Tasks to perform:
1. Reproduce everything in the passage on household spending from "Which took me" down to "4 college months.".
2. In the passage on household spending, how many months this year already had big college bills?

Extracted text:
· · · · ·

Here is the kicker. After seeing the numbers he says "But this was just one month. We don't have stuff like this every month. So, where is that money."
How naive my man is. "This dear, is why we have no money - something comes up EVERY month." I proceeded to list in detail, each months "surprise". He was shocked when 4 months this year already had 4 big college bills. The rest of the months were filled with items that "we just had to have". Many that guilt was pushed on me - where he said something like this "I work hard, I deserve this. I never get anything."
Which took me to the point of telling him "You get everything you want!"
How can we change the way he thinks, in order to save ourselves financially. We will always spin our wheels, where we should be taking huge steps 8 of the 12 months. Okay, 7 of the 12 months, if you consider Christmas with the 4 college months.
We both need to change our thought patterns. He needs to realize how lucky he is. And I need to stop feeling so guilty and falling into his steps.

· · · · ·

Exercise data:
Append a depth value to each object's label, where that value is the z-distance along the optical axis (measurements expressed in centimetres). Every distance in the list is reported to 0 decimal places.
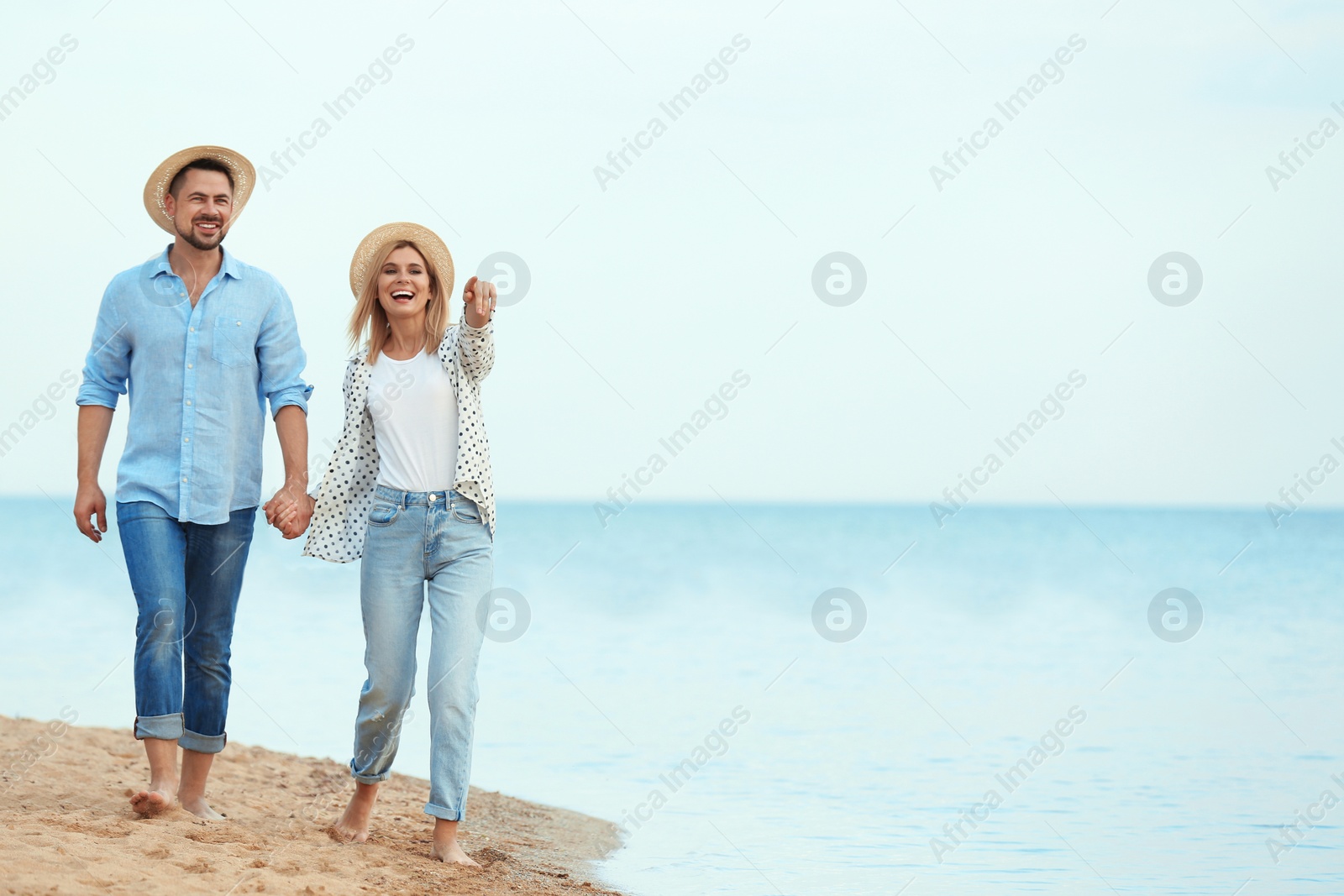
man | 734
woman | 725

· · · · ·

Per-task answers:
1.
Which took me to the point of telling him "You get everything you want!"
How can we change the way he thinks, in order to save ourselves financially. We will always spin our wheels, where we should be taking huge steps 8 of the 12 months. Okay, 7 of the 12 months, if you consider Christmas with the 4 college months.

2. Four months this year already had big college bills.